▶ _JOB_
In the copy you make, keep each entry exactly as it is and leave out all images.

▶ _DATA FOR THE TASK_
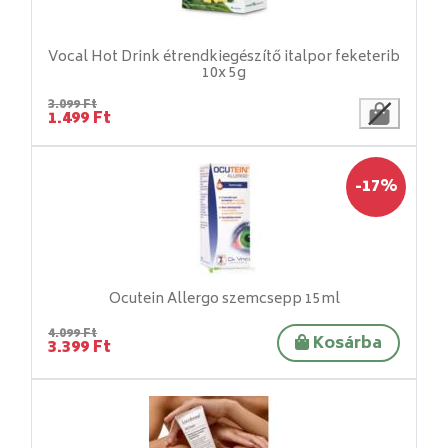
Vocal Hot Drink étrendkiegészítő italpor feketerib
10x 5g
3.099 Ft
1.499 Ft
-17%
Ocutein Allergo szemcsepp 15ml
4.099 Ft
Kosárba
3.399 Ft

▶ _OUTPUT OF THE TASK_
Vocal Hot Drink étrendkiegészítő italpor feketerib
10x 5g
3.099 Ft
1.499 Ft
-17%
Ocutein Allergo szemcsepp 15ml
4.099 Ft
Kosárba
3.399 Ft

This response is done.